There is a huge wave of forced evictions in the United States. Millions can lose their roofs over their heads

The situation in the USA does not look definitely good. One in three tenants failed to pay the full part of the rent in the first week of July, according to a survey Apartment List. According to an analysis by the consulting firm Stout Risius Ross, almost twelve million people could be ordered to move out in the next four months.

In a number of US cities, such as New York or Houston, a fifth of tenants say they do not believe they will be able to pay rent for next month. In the technological heart of the USA – Silicon Valley – according to a study by Working Partnerships USA and the Law Foundation of Silicon Valley, over 43,000 households face the risk of eviction, which is sixteen times more than the usual numbers for the whole year.

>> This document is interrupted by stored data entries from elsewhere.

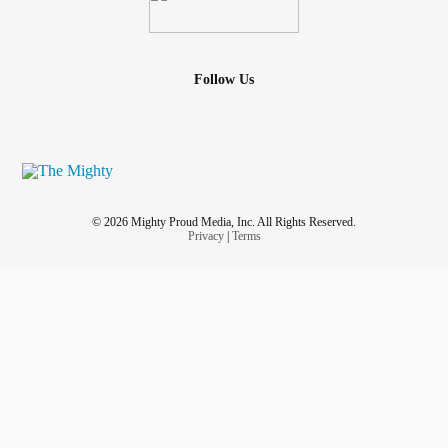
Follow Us
© 2026 Mighty Proud Media, Inc. All Rights Reserved.
Privacy
|
Terms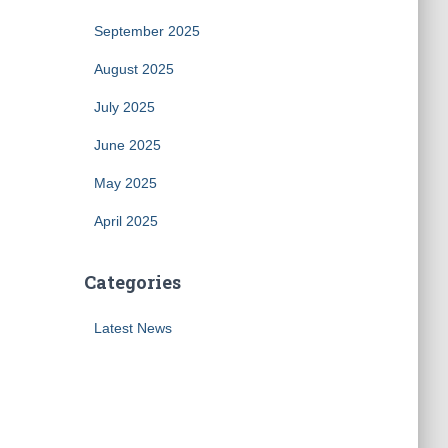
September 2025
August 2025
July 2025
June 2025
May 2025
April 2025
Categories
Latest News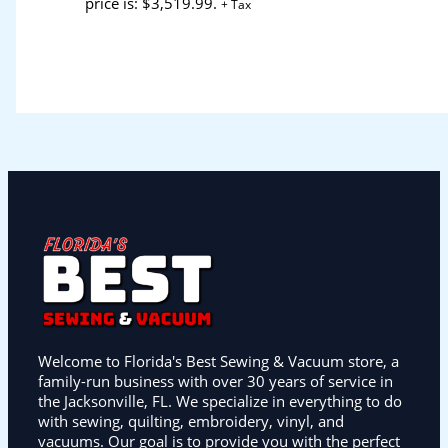
price is: $3,519.99.
+ Tax
Welcome to Florida's Best Sewing & Vacuum store, a
family-run business with over 30 years of service in
the Jacksonville, FL. We specialize in everything to do
with sewing, quilting, embroidery, vinyl, and
vacuums. Our goal is to provide you with the perfect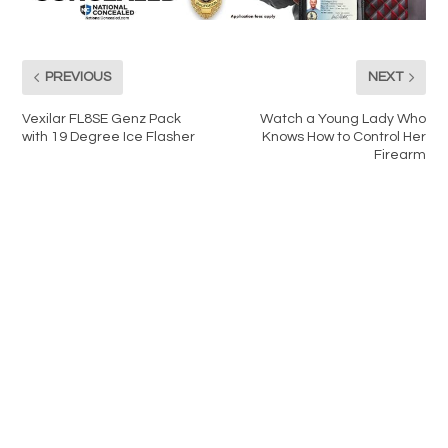
PREVIOUS
NEXT
Vexilar FL8SE Genz Pack
Watch a Young Lady Who
with 19 Degree Ice Flasher
Knows How to Control Her
Firearm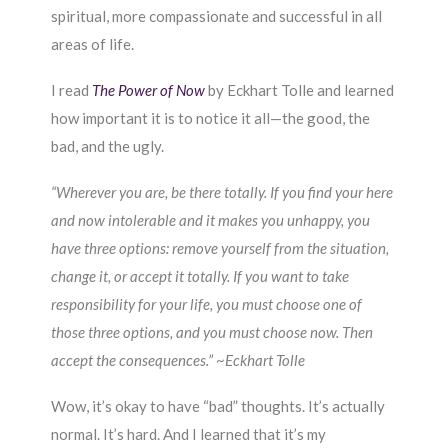
spiritual, more compassionate and successful in all
areas of life.
I read
The Power of Now
by Eckhart Tolle and learned
how important it is to notice it all—the good, the
bad, and the ugly.
“Wherever you are, be there totally. If you find your here
and now intolerable and it makes you unhappy, you
have three options: remove yourself from the situation,
change it, or accept it totally. If you want to take
responsibility for your life, you must choose one of
those three options, and you must choose now. Then
accept the consequences.”
~
Eckhart Tolle
Wow, it’s okay to have “bad” thoughts. It’s actually
normal. It’s hard. And I learned that it’s my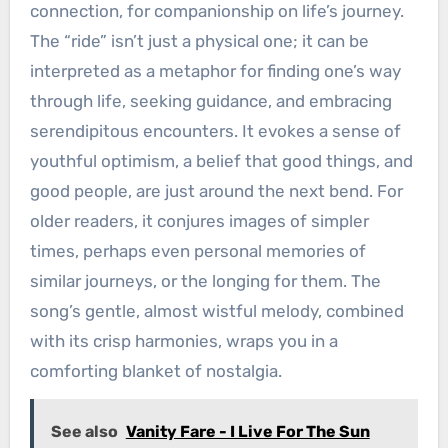
connection, for companionship on life’s journey.
The “ride” isn’t just a physical one; it can be
interpreted as a metaphor for finding one’s way
through life, seeking guidance, and embracing
serendipitous encounters. It evokes a sense of
youthful optimism, a belief that good things, and
good people, are just around the next bend. For
older readers, it conjures images of simpler
times, perhaps even personal memories of
similar journeys, or the longing for them. The
song’s gentle, almost wistful melody, combined
with its crisp harmonies, wraps you in a
comforting blanket of nostalgia.
See also
Vanity Fare - I Live For The Sun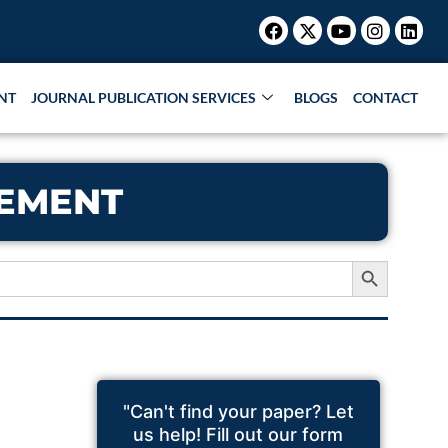
Facebook
X-
Youtube
Instagr
Link
twitter
NT
JOURNAL PUBLICATION SERVICES
BLOGS
CONTACT
TEMENT
Search Button
"Can't find your paper? Let
us help! Fill out our form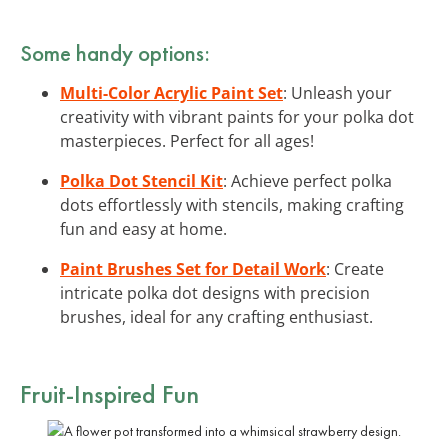
Some handy options:
Multi-Color Acrylic Paint Set
: Unleash your
creativity with vibrant paints for your polka dot
masterpieces. Perfect for all ages!
Polka Dot Stencil Kit
: Achieve perfect polka
dots effortlessly with stencils, making crafting
fun and easy at home.
Paint Brushes Set for Detail Work
: Create
intricate polka dot designs with precision
brushes, ideal for any crafting enthusiast.
Fruit-Inspired Fun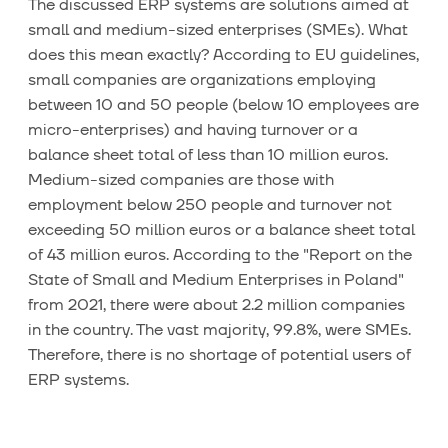
The discussed ERP systems are solutions aimed at
small and medium-sized enterprises (SMEs). What
does this mean exactly? According to EU guidelines,
small companies are organizations employing
between 10 and 50 people (below 10 employees are
micro-enterprises) and having turnover or a
balance sheet total of less than 10 million euros.
Medium-sized companies are those with
employment below 250 people and turnover not
exceeding 50 million euros or a balance sheet total
of 43 million euros. According to the "Report on the
State of Small and Medium Enterprises in Poland"
from 2021, there were about 2.2 million companies
in the country. The vast majority, 99.8%, were SMEs.
Therefore, there is no shortage of potential users of
ERP systems.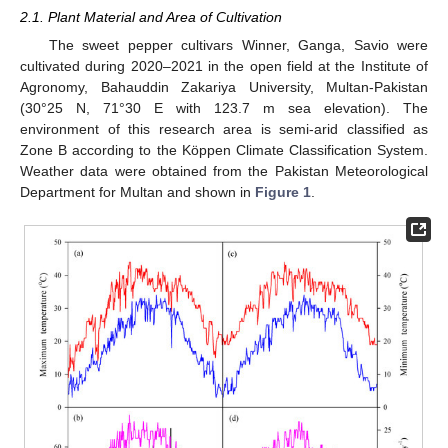
2.1. Plant Material and Area of Cultivation
The sweet pepper cultivars Winner, Ganga, Savio were
cultivated during 2020–2021 in the open field at the Institute of
Agronomy, Bahauddin Zakariya University, Multan-Pakistan
(30°25 N, 71°30 E with 123.7 m sea elevation). The
environment of this research area is semi-arid classified as
Zone B according to the Köppen Climate Classification System.
Weather data were obtained from the Pakistan Meteorological
Department for Multan and shown in
Figure 1
.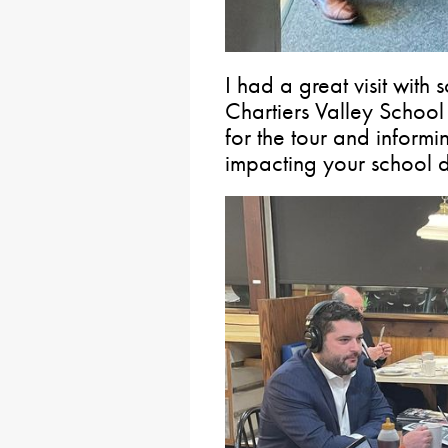
I had a great visit with
Chartiers Valley School 
for the tour and informi
impacting your school di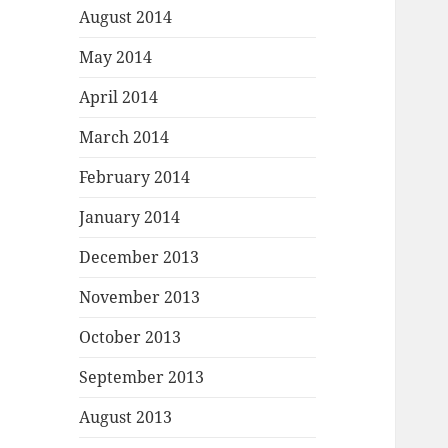
August 2014
May 2014
April 2014
March 2014
February 2014
January 2014
December 2013
November 2013
October 2013
September 2013
August 2013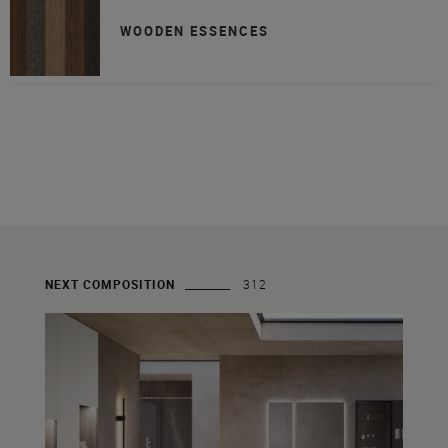
WOODEN ESSENCES
NEXT COMPOSITION
312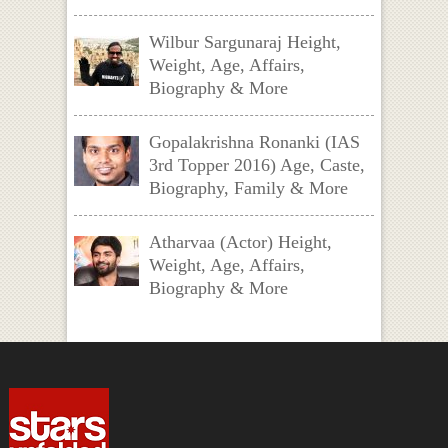
Wilbur Sargunaraj Height,
Weight, Age, Affairs,
Biography & More
Gopalakrishna Ronanki (IAS
3rd Topper 2016) Age, Caste,
Biography, Family & More
Atharvaa (Actor) Height,
Weight, Age, Affairs,
Biography & More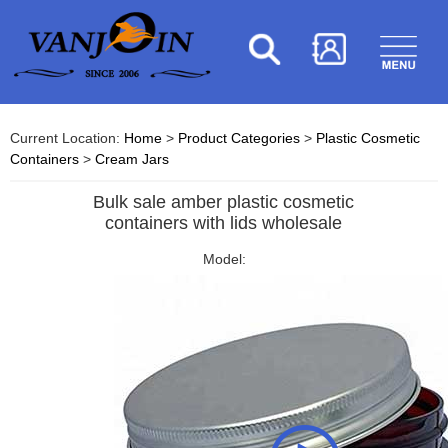
Current Location:
Home
>
Product Categories
>
Plastic Cosmetic
Containers
>
Cream Jars
Bulk sale amber plastic cosmetic
containers with lids wholesale
Model: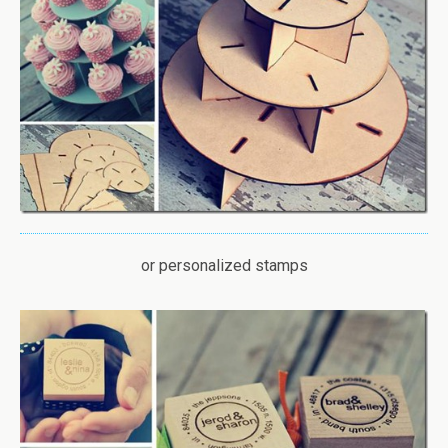
or personalized stamps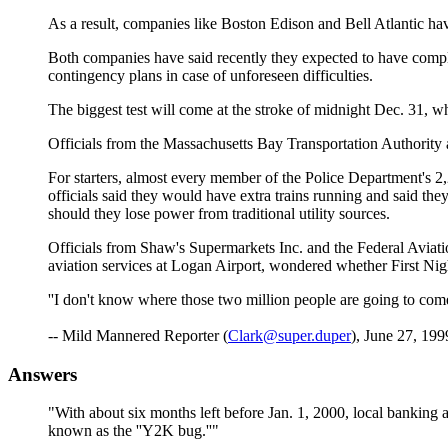
As a result, companies like Boston Edison and Bell Atlantic have
Both companies have said recently they expected to have complete
contingency plans in case of unforeseen difficulties.
The biggest test will come at the stroke of midnight Dec. 31, w
Officials from the Massachusetts Bay Transportation Authority 
For starters, almost every member of the Police Department's
officials said they would have extra trains running and said t
should they lose power from traditional utility sources.
Officials from Shaw's Supermarkets Inc. and the Federal Aviatio
aviation services at Logan Airport, wondered whether First Nig
''I don't know where those two million people are going to come 
-- Mild Mannered Reporter (
Clark@super.duper
), June 27, 199
Answers
"With about six months left before Jan. 1, 2000, local banking a
known as the ''Y2K bug.''"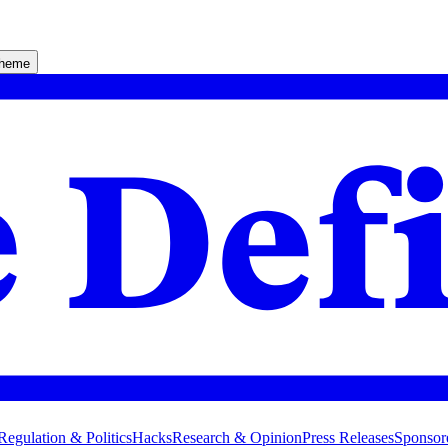
theme
Regulation & Politics
Hacks
Research & Opinion
Press Releases
Sponsor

According to MarketWatch, US Census Burea data shows how brutal this crisis in rents can be. Almost a fifth of tenants, which is almost 14 million, either did not pay their rent for the last month or paid late. “You would have to go back to the Great Depression to find similar numbers that we are seeing right now,” John Pollock of the non-profit Public Justice Center told Bloomberg.

According to Pollock, the situation is unique. “There is almost no comparison with the current situation, which is why it is so scary,” he said.

The reason is the coronavirus pandemic, which caused mass redundancies in the United States. Tenants have survived in recent months thanks to a combination of savings, credit loans, unemployment benefits and emergency state aid, which is due to end.

However, John Pawlowski, an analyst at Green Street Advisors, does not expect an immediate impact on the landlord. According to him, people will not pay for a car or credit payments to rent. “People still need a place to live,” he said.

In the long run, however, the current situation will also affect landlords, whose rental income will fall due to non-payment of rents and lower occupancy, Pawlowski said. According to an analysis by Stout Risius Ross, landlords could lose more than $ 22 billion over the next four months.